Could you maybe provide some specifics and/or insight into what led you to
that conclusion? I appreciate your candor, but personal feelings aside, my
site doesn't meet the criteria for being content farm based on Wikipedia's
definition (or any other definition that I'm familiar with). And I'm not sure
why you keep making the assumption that people aren't visiting my site
directly as I never said that. At least half my traffic is from direct /
referral sources. I also have one of the more active user forums in my niche.

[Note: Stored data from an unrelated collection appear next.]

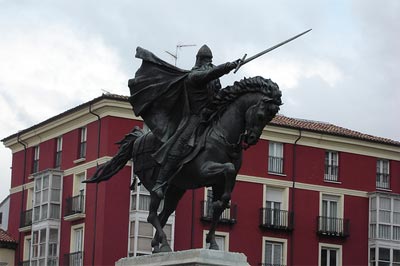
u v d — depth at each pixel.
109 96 55.75
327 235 61.22
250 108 14.41
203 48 15.33
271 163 60.53
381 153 64.44
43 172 60.12
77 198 57.47
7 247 62.72
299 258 60.16
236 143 14.59
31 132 63.06
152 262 14.47
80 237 57.12
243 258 13.96
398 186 64.88
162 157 14.95
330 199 62.41
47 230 58.91
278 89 14.35
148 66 15.52
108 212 54.72
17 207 64.31
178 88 15.15
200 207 56.41
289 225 60.09
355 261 62.28
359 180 63.41
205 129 14.81
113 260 54.41
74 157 58.69
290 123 61.88
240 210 58.75
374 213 63.19
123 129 56.09
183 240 55.62
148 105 15.44
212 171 14.31
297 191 60.97
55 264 58.47
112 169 16.28
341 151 63.00
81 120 58.31
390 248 63.09
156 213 15.28
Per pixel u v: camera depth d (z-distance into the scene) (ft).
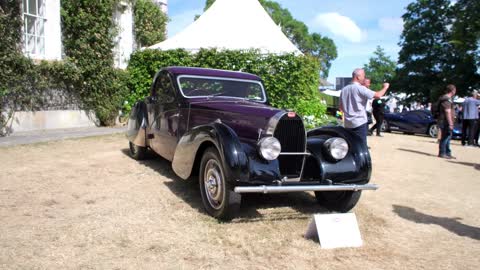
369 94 19.51
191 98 18.43
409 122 57.62
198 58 40.93
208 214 14.57
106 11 39.11
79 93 38.37
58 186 17.65
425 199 18.67
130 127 23.59
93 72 38.55
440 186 21.57
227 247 11.88
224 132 13.62
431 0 126.93
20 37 31.89
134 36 49.80
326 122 42.37
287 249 12.00
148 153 24.14
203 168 14.69
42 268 10.05
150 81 41.88
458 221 15.57
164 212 14.66
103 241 11.87
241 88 19.97
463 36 106.73
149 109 22.24
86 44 37.78
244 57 40.16
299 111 41.01
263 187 12.85
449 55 123.24
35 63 33.22
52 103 35.88
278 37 44.52
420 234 13.97
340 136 15.71
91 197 16.22
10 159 22.72
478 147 42.98
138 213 14.44
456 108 57.31
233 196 13.28
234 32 43.14
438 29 125.39
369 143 40.52
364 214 15.89
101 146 28.45
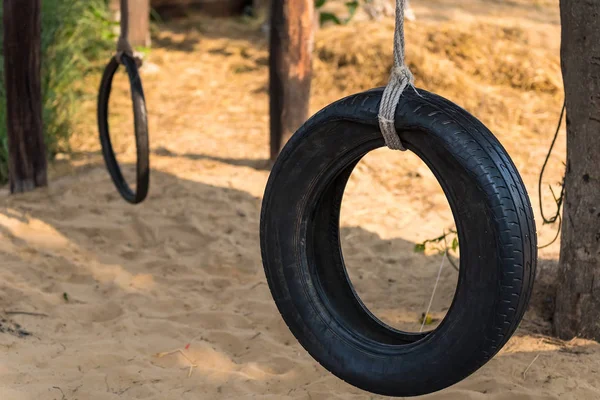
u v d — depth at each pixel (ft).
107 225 22.66
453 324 10.87
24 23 23.41
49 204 23.93
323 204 12.40
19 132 24.20
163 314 18.40
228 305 18.81
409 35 34.73
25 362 15.92
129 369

My site is cited by numerous museums, libraries, and reference sites as being
an authoritative source for information related to my industry. And after
reading your comment I looked through Wikipedia for several hours and my site
is one of the most commonly referenced and cited resources for my subject
matter. For example: <http://en.wikipedia.org/wiki/Baseball_cards>
<http://en.wikipedia.org/wiki/Topps>
<http://en.wikipedia.org/wiki/Upper_Deck_Company>
<http://en.wikipedia.org/wiki/Rookie_cards>

With all that said, since we cover niche news stories the length / depth of
the content is dependent on the stories themselves. For instance, if a company
releases an updated checklist for one of their sets, it may only give me
enough information to create a 200 word article. But since its information
that is both helpful and relevant to my readers, I publish it anyway. Maybe
its time to cut that portion of my business out though and double down on
other types of content so that I don't have news stories pulling the rest of
my site's content down.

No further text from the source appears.